_Action item_: Copy the material below word for word, keeping every line, mark, and symbol unchanged.

_Source data_:
+++

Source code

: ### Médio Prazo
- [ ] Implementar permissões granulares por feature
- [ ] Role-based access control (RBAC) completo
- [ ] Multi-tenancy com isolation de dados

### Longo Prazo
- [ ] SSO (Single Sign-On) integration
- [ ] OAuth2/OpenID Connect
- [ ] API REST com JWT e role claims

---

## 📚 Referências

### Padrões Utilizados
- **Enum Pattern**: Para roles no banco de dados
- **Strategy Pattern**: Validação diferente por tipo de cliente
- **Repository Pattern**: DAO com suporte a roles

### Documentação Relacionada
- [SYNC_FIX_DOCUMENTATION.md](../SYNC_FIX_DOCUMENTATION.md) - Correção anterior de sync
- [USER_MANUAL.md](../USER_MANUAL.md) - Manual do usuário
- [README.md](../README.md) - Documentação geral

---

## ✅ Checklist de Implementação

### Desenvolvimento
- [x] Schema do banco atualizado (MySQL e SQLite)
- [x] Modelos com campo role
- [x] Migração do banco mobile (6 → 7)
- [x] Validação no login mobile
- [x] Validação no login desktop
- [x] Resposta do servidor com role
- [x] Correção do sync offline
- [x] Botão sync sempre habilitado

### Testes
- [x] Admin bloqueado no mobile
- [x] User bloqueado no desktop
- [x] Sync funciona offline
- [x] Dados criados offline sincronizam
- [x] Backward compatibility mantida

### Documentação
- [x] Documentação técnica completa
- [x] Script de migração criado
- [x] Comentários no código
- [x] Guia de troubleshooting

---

+++

_Task response_:
Source code

: ### Médio Prazo
- [ ] Implementar permissões granulares por feature
- [ ] Role-based access control (RBAC) completo
- [ ] Multi-tenancy com isolation de dados

### Longo Prazo
- [ ] SSO (Single Sign-On) integration
- [ ] OAuth2/OpenID Connect
- [ ] API REST com JWT e role claims

---

## 📚 Referências

### Padrões Utilizados
- **Enum Pattern**: Para roles no banco de dados
- **Strategy Pattern**: Validação diferente por tipo de cliente
- **Repository Pattern**: DAO com suporte a roles

### Documentação Relacionada
- [SYNC_FIX_DOCUMENTATION.md](../SYNC_FIX_DOCUMENTATION.md) - Correção anterior de sync
- [USER_MANUAL.md](../USER_MANUAL.md) - Manual do usuário
- [README.md](../README.md) - Documentação geral

---

## ✅ Checklist de Implementação

### Desenvolvimento
- [x] Schema do banco atualizado (MySQL e SQLite)
- [x] Modelos com campo role
- [x] Migração do banco mobile (6 → 7)
- [x] Validação no login mobile
- [x] Validação no login desktop
- [x] Resposta do servidor com role
- [x] Correção do sync offline
- [x] Botão sync sempre habilitado

### Testes
- [x] Admin bloqueado no mobile
- [x] User bloqueado no desktop
- [x] Sync funciona offline
- [x] Dados criados offline sincronizam
- [x] Backward compatibility mantida

### Documentação
- [x] Documentação técnica completa
- [x] Script de migração criado
- [x] Comentários no código
- [x] Guia de troubleshooting

---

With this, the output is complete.